Available records —
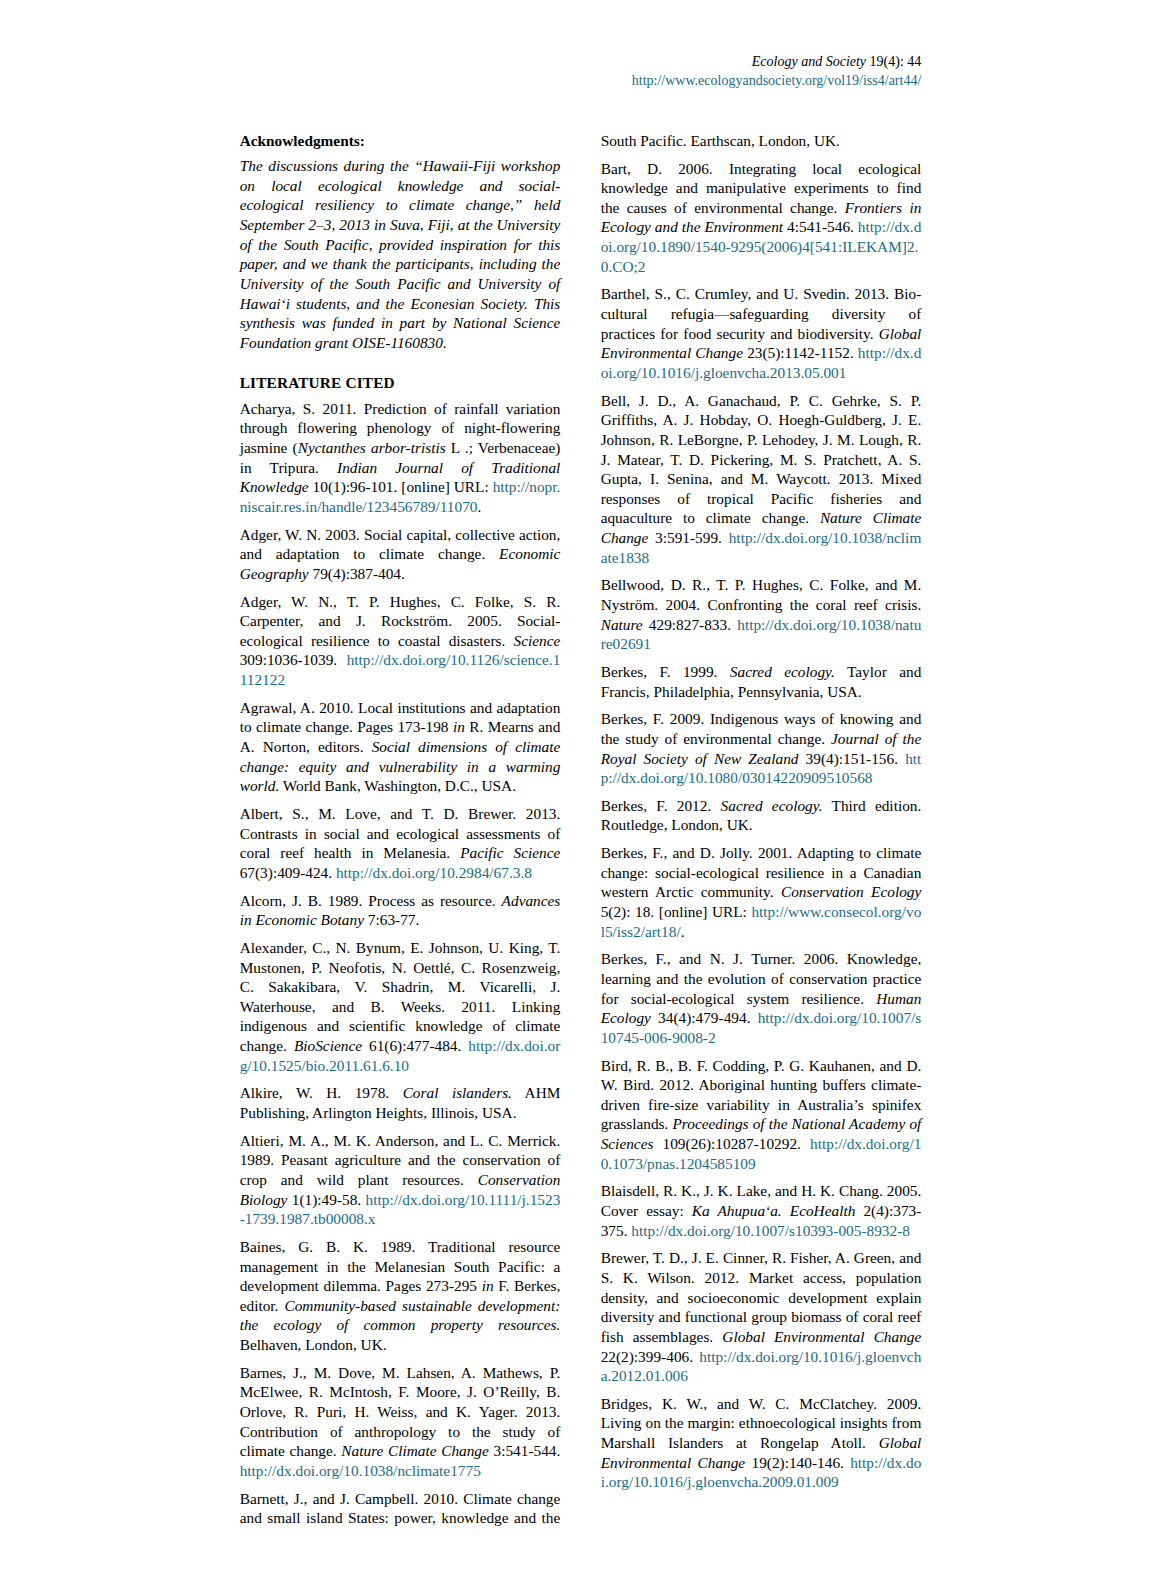Ecology and Society 19(4): 44
http://www.ecologyandsociety.org/vol19/iss4/art44/
Acknowledgments:
The discussions during the “Hawaii-Fiji workshop on local ecological knowledge and social-ecological resiliency to climate change,” held September 2–3, 2013 in Suva, Fiji, at the University of the South Pacific, provided inspiration for this paper, and we thank the participants, including the University of the South Pacific and University of Hawaiʻi students, and the Econesian Society. This synthesis was funded in part by National Science Foundation grant OISE-1160830.
LITERATURE CITED
Acharya, S. 2011. Prediction of rainfall variation through flowering phenology of night-flowering jasmine (Nyctanthes arbor-tristis L .; Verbenaceae) in Tripura. Indian Journal of Traditional Knowledge 10(1):96-101. [online] URL: http://nopr.niscair.res.in/handle/123456789/11070.
Adger, W. N. 2003. Social capital, collective action, and adaptation to climate change. Economic Geography 79(4):387-404.
Adger, W. N., T. P. Hughes, C. Folke, S. R. Carpenter, and J. Rockström. 2005. Social-ecological resilience to coastal disasters. Science 309:1036-1039. http://dx.doi.org/10.1126/science.1112122
Agrawal, A. 2010. Local institutions and adaptation to climate change. Pages 173-198 in R. Mearns and A. Norton, editors. Social dimensions of climate change: equity and vulnerability in a warming world. World Bank, Washington, D.C., USA.
Albert, S., M. Love, and T. D. Brewer. 2013. Contrasts in social and ecological assessments of coral reef health in Melanesia. Pacific Science 67(3):409-424. http://dx.doi.org/10.2984/67.3.8
Alcorn, J. B. 1989. Process as resource. Advances in Economic Botany 7:63-77.
Alexander, C., N. Bynum, E. Johnson, U. King, T. Mustonen, P. Neofotis, N. Oettlé, C. Rosenzweig, C. Sakakibara, V. Shadrin, M. Vicarelli, J. Waterhouse, and B. Weeks. 2011. Linking indigenous and scientific knowledge of climate change. BioScience 61(6):477-484. http://dx.doi.org/10.1525/bio.2011.61.6.10
Alkire, W. H. 1978. Coral islanders. AHM Publishing, Arlington Heights, Illinois, USA.
Altieri, M. A., M. K. Anderson, and L. C. Merrick. 1989. Peasant agriculture and the conservation of crop and wild plant resources. Conservation Biology 1(1):49-58. http://dx.doi.org/10.1111/j.1523-1739.1987.tb00008.x
Baines, G. B. K. 1989. Traditional resource management in the Melanesian South Pacific: a development dilemma. Pages 273-295 in F. Berkes, editor. Community-based sustainable development: the ecology of common property resources. Belhaven, London, UK.
Barnes, J., M. Dove, M. Lahsen, A. Mathews, P. McElwee, R. McIntosh, F. Moore, J. O’Reilly, B. Orlove, R. Puri, H. Weiss, and K. Yager. 2013. Contribution of anthropology to the study of climate change. Nature Climate Change 3:541-544. http://dx.doi.org/10.1038/nclimate1775
Barnett, J., and J. Campbell. 2010. Climate change and small island States: power, knowledge and the South Pacific. Earthscan, London, UK.
Bart, D. 2006. Integrating local ecological knowledge and manipulative experiments to find the causes of environmental change. Frontiers in Ecology and the Environment 4:541-546. http://dx.doi.org/10.1890/1540-9295(2006)4[541:ILEKAM]2.0.CO;2
Barthel, S., C. Crumley, and U. Svedin. 2013. Bio-cultural refugia—safeguarding diversity of practices for food security and biodiversity. Global Environmental Change 23(5):1142-1152. http://dx.doi.org/10.1016/j.gloenvcha.2013.05.001
Bell, J. D., A. Ganachaud, P. C. Gehrke, S. P. Griffiths, A. J. Hobday, O. Hoegh-Guldberg, J. E. Johnson, R. LeBorgne, P. Lehodey, J. M. Lough, R. J. Matear, T. D. Pickering, M. S. Pratchett, A. S. Gupta, I. Senina, and M. Waycott. 2013. Mixed responses of tropical Pacific fisheries and aquaculture to climate change. Nature Climate Change 3:591-599. http://dx.doi.org/10.1038/nclimate1838
Bellwood, D. R., T. P. Hughes, C. Folke, and M. Nyström. 2004. Confronting the coral reef crisis. Nature 429:827-833. http://dx.doi.org/10.1038/nature02691
Berkes, F. 1999. Sacred ecology. Taylor and Francis, Philadelphia, Pennsylvania, USA.
Berkes, F. 2009. Indigenous ways of knowing and the study of environmental change. Journal of the Royal Society of New Zealand 39(4):151-156. http://dx.doi.org/10.1080/03014220909510568
Berkes, F. 2012. Sacred ecology. Third edition. Routledge, London, UK.
Berkes, F., and D. Jolly. 2001. Adapting to climate change: social-ecological resilience in a Canadian western Arctic community. Conservation Ecology 5(2): 18. [online] URL: http://www.consecol.org/vol5/iss2/art18/.
Berkes, F., and N. J. Turner. 2006. Knowledge, learning and the evolution of conservation practice for social-ecological system resilience. Human Ecology 34(4):479-494. http://dx.doi.org/10.1007/s10745-006-9008-2
Bird, R. B., B. F. Codding, P. G. Kauhanen, and D. W. Bird. 2012. Aboriginal hunting buffers climate-driven fire-size variability in Australia’s spinifex grasslands. Proceedings of the National Academy of Sciences 109(26):10287-10292. http://dx.doi.org/10.1073/pnas.1204585109
Blaisdell, R. K., J. K. Lake, and H. K. Chang. 2005. Cover essay: Ka Ahupua‘a. EcoHealth 2(4):373-375. http://dx.doi.org/10.1007/s10393-005-8932-8
Brewer, T. D., J. E. Cinner, R. Fisher, A. Green, and S. K. Wilson. 2012. Market access, population density, and socioeconomic development explain diversity and functional group biomass of coral reef fish assemblages. Global Environmental Change 22(2):399-406. http://dx.doi.org/10.1016/j.gloenvcha.2012.01.006
Bridges, K. W., and W. C. McClatchey. 2009. Living on the margin: ethnoecological insights from Marshall Islanders at Rongelap Atoll. Global Environmental Change 19(2):140-146. http://dx.doi.org/10.1016/j.gloenvcha.2009.01.009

What to produce — Filter the entries down to the lines with the word "South" in them.

Output of the task —
The discussions during the “Hawaii-Fiji workshop on local ecological knowledge and social-ecological resiliency to climate change,” held September 2–3, 2013 in Suva, Fiji, at the University of the South Pacific, provided inspiration for this paper, and we thank the participants, including the University of the South Pacific and University of Hawaiʻi students, and the Econesian Society. This synthesis was funded in part by National Science Foundation grant OISE-1160830.
Baines, G. B. K. 1989. Traditional resource management in the Melanesian South Pacific: a development dilemma. Pages 273-295 in F. Berkes, editor. Community-based sustainable development: the ecology of common property resources. Belhaven, London, UK.
Barnett, J., and J. Campbell. 2010. Climate change and small island States: power, knowledge and the South Pacific. Earthscan, London, UK.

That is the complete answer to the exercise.